Of course, a "Hello World" example is obligatory [37], as well as very educational, because it explains how essential aspects of MirageOS work. The operating system is so different. To begin, the guide explains how the application handles output to a console. Because the application is the kernel, managing devices for your own use can be difficult to outsource. The application thus needs to handle these tasks. The second lesson relates to basic disk access; these are the popular block devices in the cloud environment. The tricky stuff then starts with the network stack, including a simple web server (Figure 4).

MirageOS allows the user to generate the application binary in two different formats. The mirage configure --unix
command produces a compiled file that traditional Linux environments run as a normal process (Listing 2). With mirage configure --xen
, the application is booted as a Xen kernel, in which case, you end up with a configuration file that you can process with the familiar xl
commands. The MirageOS machine also produces the corresponding file in XML format.

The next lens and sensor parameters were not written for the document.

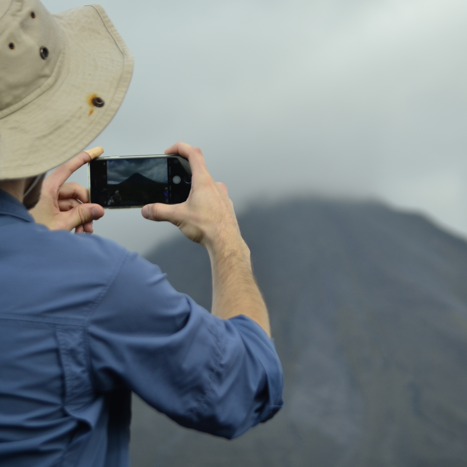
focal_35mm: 138
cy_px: 234
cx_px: 262
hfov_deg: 12.6
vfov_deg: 12.7
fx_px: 2106
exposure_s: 1/500
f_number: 5.6
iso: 200
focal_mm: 72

Listing 2: Building the MirageOS Unikernel
01 $ mirage configure --unix 02 [...] 03 $ 04 $ make depend 05 [...] 06 $ 07 $ make 08 ocamlbuild -classic-display -use-ocamlfind -pkgs lwt.syntax,mirage-console.unix,mirage-types.lwt -tags "syntax(camlp4o),annot,bin_annot,strict_sequence,principal" -cflag -g -lflags -g,-linkpkg main.native 09 [...] 10 ln -nfs _build/main.native mir-console 11 $ 12 $ file _build/main.native 13 _build/main.native: ELF 64-bit LSB executable, x86-64, version 1 (SYSV), dynamically linked (uses shared libs), for GNU/Linux 2.6.32, BuildID[sha1]=734e3fc7a56cd83bc5ac13d124e4a994ce39084f, not stripped
The examples on the MirageOS project website are smart and work well. Installing an existing application on this cloud operating system always requires a new implementation. In addition to writing the actual application, developers also have to worry about accessing block devices and the network, which – combined with a new programming language – is not a small price to pay.
This and That
The MirageOS approach is quite dramatic and may go somewhat beyond what many cloud operators are prepared to do. However, there is a less painful alternative: OSv [38] is another well-known representative of the unikernel camp, which includes other candidates [39].

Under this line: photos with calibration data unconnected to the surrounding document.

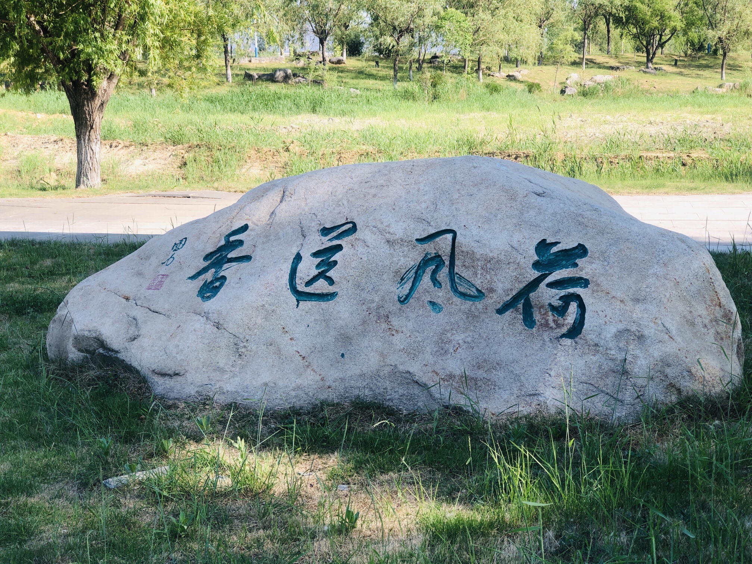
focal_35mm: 57
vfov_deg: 25.7
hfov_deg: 33.8
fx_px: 1238
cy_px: 282
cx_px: 376
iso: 20
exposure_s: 1/255
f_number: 2.8
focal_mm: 6.6
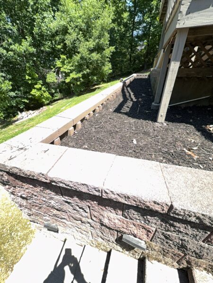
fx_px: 115
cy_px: 142
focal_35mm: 14
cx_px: 106
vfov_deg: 102.1
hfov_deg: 85.7
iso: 16
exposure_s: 1/150
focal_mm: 2.22
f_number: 2.2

The new lean systems (including CirrOS and Container Linux) are attracting interest among security experts. The stripped-down userspace reduces the number of potential vectors for attackers. Lean software management reduces the risk of a security hole from procedural red tape or simple technical problems during an upgrade.

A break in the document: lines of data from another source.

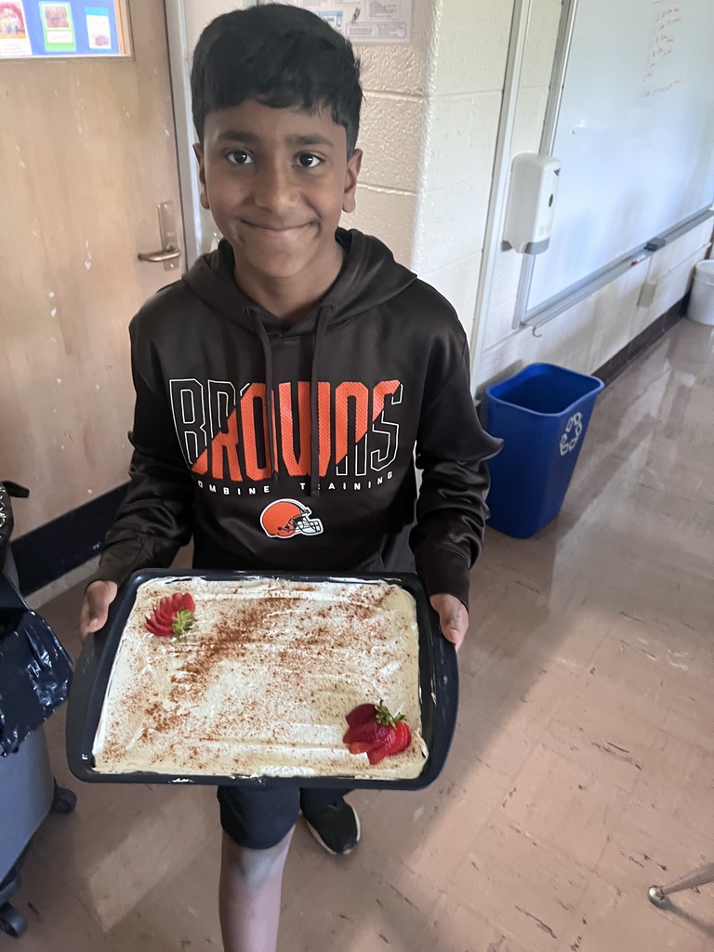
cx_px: 357
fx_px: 715
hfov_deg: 53.1
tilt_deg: -32.1
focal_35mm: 26
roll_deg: -0.3
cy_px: 476
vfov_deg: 67.3
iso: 640
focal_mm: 5.7
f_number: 1.5
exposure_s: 1/40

Anything that works in userspace can be transferred easily to the operating system core. The easiest way would be to create a customized kernel that contains only the necessary software and configuration.
However, unikernels take it one step further by questioning even the ingredients and the recipe for building a kernel. Some people point out that exotic systems are less vulnerable because they have fewer tools and because people lack the necessary knowledge to wreak havoc, but it's a double-edged sword: With fewer users and experts, the risk of an undiscovered vulnerability is also greater. The relevant points are the reduced attack surface, fewer active functions, and simplified software management.
Conclusions
Clouds and containers have given rise to demand for more new open source operating systems. Some are quite close to the classic Linux, whereas others started life in a green field and openly ignore any historical ballast. CirrOS and Container Linux are two candidates from the first camp. MirageOS (and OSv) are representatives of the green field, "start from scratch" generation.
No general recommendations can be made for IT environments, but the more recent operating systems clearly show that the playing field has changed. Studying implementations of CirrOS, Container Linux, or MirageOS can deliver ideas and new approaches.